The convertByteArrayToSequence is simple, it just iterates over the buffer in 4 byte chunks, and converts the values to floats, which it yields in the sequence:

clip_image004

The ProcessStream method looks like this:

clip_image006

For completeness, this is the Seq.sample module extension:

clip_image007

The nastiest bit of the code in ProcessStream is probably towards the end, where the windowedUnderlyingData is manipulated to ensure that the window only contains 1000 samples. It would be nice to do this in a non-imperative way, using Seq.windowed, but the problem is, is that the sequence we’re operating on is only the result of one buffer read operation, whereas windows etc. should operate over the whole data stream, and the sequences can’t be combined into a single sequence using yield! as they’re all generated asynchronously. Similarly, the buffer takes non-overlapping windows over the input sequence, and without taking a buffer over the whole stream, it may miss samples off the end of the sequence portions. Tomas Petricek has written a library, AsyncSeq, http://tomasp.net/blog/async-sequences.aspx which I may investigate in a later post.

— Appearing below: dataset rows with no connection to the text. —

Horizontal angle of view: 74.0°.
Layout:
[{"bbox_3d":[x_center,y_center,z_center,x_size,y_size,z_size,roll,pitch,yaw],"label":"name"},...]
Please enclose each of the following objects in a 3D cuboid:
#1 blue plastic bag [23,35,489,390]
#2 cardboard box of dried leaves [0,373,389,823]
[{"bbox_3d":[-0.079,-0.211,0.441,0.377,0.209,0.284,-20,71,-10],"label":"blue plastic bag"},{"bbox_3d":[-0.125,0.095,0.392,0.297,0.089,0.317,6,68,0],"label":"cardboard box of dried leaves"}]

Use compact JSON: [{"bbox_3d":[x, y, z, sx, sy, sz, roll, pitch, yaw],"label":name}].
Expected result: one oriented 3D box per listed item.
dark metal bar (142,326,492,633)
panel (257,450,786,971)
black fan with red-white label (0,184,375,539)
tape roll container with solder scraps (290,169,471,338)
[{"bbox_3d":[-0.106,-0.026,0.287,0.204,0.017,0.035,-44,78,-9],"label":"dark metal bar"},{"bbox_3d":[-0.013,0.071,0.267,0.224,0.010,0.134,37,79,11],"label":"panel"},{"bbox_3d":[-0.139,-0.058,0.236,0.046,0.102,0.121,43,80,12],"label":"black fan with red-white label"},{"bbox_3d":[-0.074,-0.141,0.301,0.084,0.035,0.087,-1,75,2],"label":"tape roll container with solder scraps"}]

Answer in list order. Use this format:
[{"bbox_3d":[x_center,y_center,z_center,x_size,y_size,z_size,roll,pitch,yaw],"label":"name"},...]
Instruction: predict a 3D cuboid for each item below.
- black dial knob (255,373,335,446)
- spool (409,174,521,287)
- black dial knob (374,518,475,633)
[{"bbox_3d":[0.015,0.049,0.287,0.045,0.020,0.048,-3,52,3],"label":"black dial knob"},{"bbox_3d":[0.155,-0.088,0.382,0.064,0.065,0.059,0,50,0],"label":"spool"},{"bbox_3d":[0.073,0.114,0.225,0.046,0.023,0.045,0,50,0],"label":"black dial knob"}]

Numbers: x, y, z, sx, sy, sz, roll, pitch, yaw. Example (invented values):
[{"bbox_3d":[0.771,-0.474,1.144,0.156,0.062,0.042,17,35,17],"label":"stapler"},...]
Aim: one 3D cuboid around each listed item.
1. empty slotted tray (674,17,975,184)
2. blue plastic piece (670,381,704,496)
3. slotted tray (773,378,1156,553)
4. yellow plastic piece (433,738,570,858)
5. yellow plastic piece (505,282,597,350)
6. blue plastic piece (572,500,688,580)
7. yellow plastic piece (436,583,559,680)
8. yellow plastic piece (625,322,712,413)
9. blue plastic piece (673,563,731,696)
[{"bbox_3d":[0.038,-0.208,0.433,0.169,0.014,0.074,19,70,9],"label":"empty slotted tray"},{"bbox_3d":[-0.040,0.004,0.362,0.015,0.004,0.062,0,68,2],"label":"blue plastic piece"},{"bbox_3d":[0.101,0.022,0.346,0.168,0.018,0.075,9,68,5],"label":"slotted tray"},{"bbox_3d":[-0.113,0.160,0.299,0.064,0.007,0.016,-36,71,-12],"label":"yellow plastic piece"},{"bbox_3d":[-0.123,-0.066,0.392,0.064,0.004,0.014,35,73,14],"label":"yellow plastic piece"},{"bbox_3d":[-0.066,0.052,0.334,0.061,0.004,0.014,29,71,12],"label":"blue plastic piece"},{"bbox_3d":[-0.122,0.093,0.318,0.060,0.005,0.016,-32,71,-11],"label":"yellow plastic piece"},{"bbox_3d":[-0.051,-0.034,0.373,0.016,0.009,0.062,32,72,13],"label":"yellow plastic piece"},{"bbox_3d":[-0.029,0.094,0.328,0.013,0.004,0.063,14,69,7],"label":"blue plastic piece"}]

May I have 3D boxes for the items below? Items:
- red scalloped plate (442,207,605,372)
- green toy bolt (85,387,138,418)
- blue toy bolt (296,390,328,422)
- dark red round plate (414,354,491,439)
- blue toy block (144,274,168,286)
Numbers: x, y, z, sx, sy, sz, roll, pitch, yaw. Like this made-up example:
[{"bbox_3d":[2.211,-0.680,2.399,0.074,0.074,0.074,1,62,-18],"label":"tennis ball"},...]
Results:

The alternative to this would be to implement mailbox processors, having different agents for the buffering, windowing and sampling operations. I did start investigating this, but didn’t feel happy with them being pull-based (they don’t return data unless asked). I could have set them up to act more like a dataflow network, but it does seem to go against their intended use of managing state between different threads. I may revisit this in a future blog post.

I feel that even though F#’s does have nice features which helped to quickly implement the app, RX would probably be a better fit. I guess I won’t know until I implement it in RX and compare the differences.